In particular, Professor Desai referred to the BOLT study, for which he is one of the principal investigators. This prospective trial will assess the safety and efficacy of the Indigo Aspiration System (Penumbra) for percutaneous mechanical thrombectomy in patients with obstruction due to DVT.3 Another ongoing study is the DEFIANCE trial, a prospective multicenter RCT comparing clinical outcomes between patients treated with mechanical thrombectomy (ClotTriever System; Inari Medical) and those treated with anticoagulation therapy alone for symptomatic unilateral iliofemoral DVT.4
Further data on the ClotTriever System will be provided by the CLOUT registry, which aims to evaluate real-world patient outcomes when this system is used for treatment of acute, subacute, and chronic proximal lower extremity DVT. Interim data is now available, with 6-month outcomes from the first 250 patients published in 2022. These results are encouraging: the primary effectiveness endpoint (≥75% thrombus removal, as determined by independent core-lab adjudicated Marder scores) was achieved in 86% of limbs, while 24% of patients had PTS; 1 device-related serious adverse event was reported within 30 days. Significant and sustained improvements were reported in all clinical outcomes studied.5
In addition to discussing device options, Professor Desai will cover procedural details in his talk, advising on the access site, the role of venography, and when adjunctive treatments such as stent placement are necessary. Touching on this topic, he commented on his approach to stent placement.

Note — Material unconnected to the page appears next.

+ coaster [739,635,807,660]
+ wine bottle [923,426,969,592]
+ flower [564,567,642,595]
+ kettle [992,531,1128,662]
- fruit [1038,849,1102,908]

“We know that most patients with iliofemoral DVT will have the risk of iliac vein compression or post-thrombotic change in their iliac vein that may have been clinically silent prior to the index DVT event,” he explained, “so it’s important to assess for that during the thrombectomy procedure. This means you need good quality venography and intravascular ultrasound to unearth such a lesion. At present there’s a little debate as to whether stenting should take place during the index thrombectomy procedure, but my position is that if you’ve identified the cause of the thrombotic event, it should be treated at that time to prevent re-thrombosis.”
Professor Desai closed the interview by summarizing his take-home message regarding when and how to treat with thrombectomy. “We have guidance from high-quality research that shows us which patients to select, how to select those patients, and what we can do to achieve reasonable outcomes,” he said. “Now maybe we can even improve on that further, because the technologies used in those studies are older and have since evolved. So we need to look to newer studies to show how to best optimize our newer tools.”
REFERENCES
1. Vedantham S, Goldhaber SZ, Julian JA, et al. Pharmacomechanical catheter-directed thrombolysis for deep-vein thrombosis. N Engl J Med. 2017;377(23):2240-2252.

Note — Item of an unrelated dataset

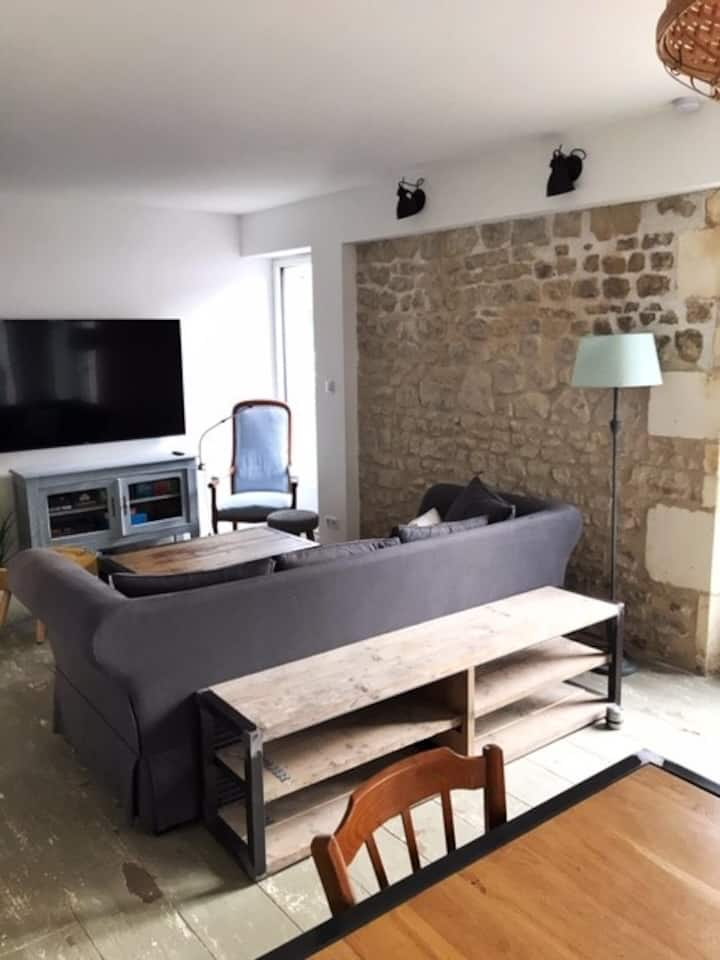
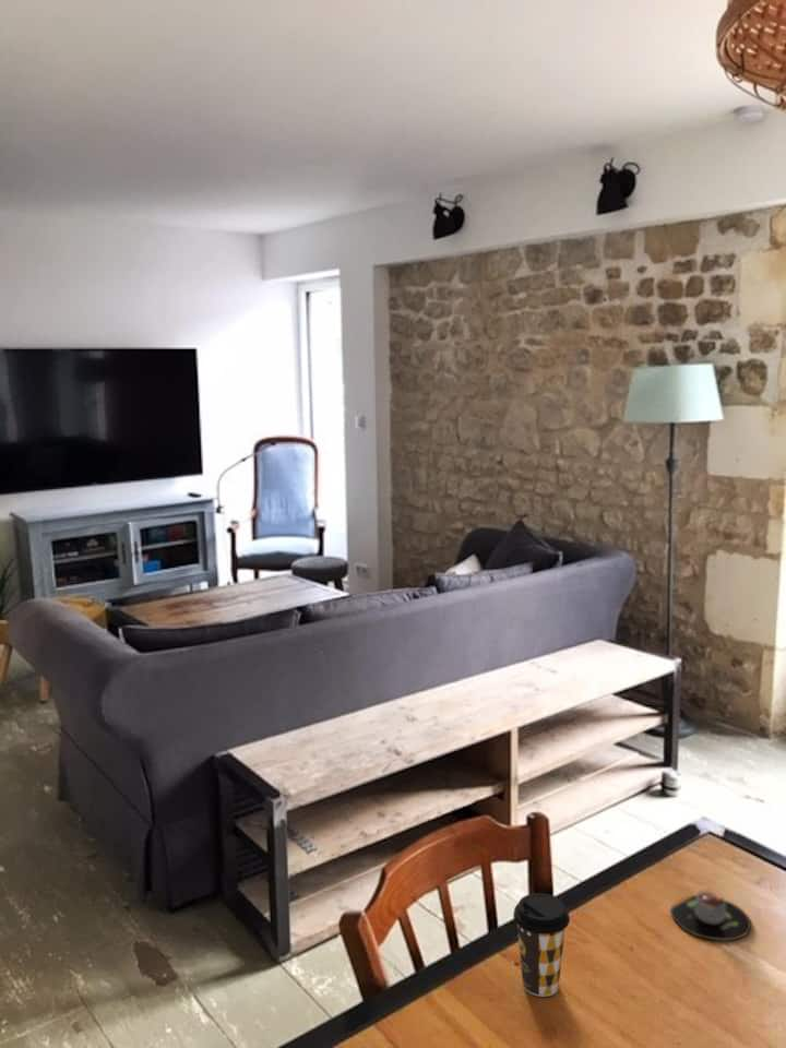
+ candle [669,888,752,942]
+ coffee cup [512,892,571,998]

2. Comerota AJ, Kearon C, Gu CS, et al. Endovascular thrombus removal for acute iliofemoral deep vein thrombosis. Circulation. 2019;139(9):1162-1173.

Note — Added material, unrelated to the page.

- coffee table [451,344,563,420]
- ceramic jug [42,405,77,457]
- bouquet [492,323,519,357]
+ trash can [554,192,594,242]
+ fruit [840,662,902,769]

3. BOLT: Study of the Indigo® Aspiration System when used in patients with deep vein thrombosis. ClinicalTrials.gov Identifier: NCT05003843. Available at: https://clinicaltrials.gov/ct2/show/NCT05003843
4. DEFIANCE: RCT of ClotTriever System Versus Anticoagulation In Deep Vein Thrombosis. ClinicalTrials.gov Identifier: NCT05701917. Available at: https://clinicaltrials.gov/ct2/show/NCT05701917
5. Dexter DJ, Kado H, Schor J, et al. Interim outcomes of mechanical thrombectomy for deep vein thrombosis from the All-Comer CLOUT Registry. J Vasc Surg Venous Lymphat Disord. 2022;10(4):832-840.e2.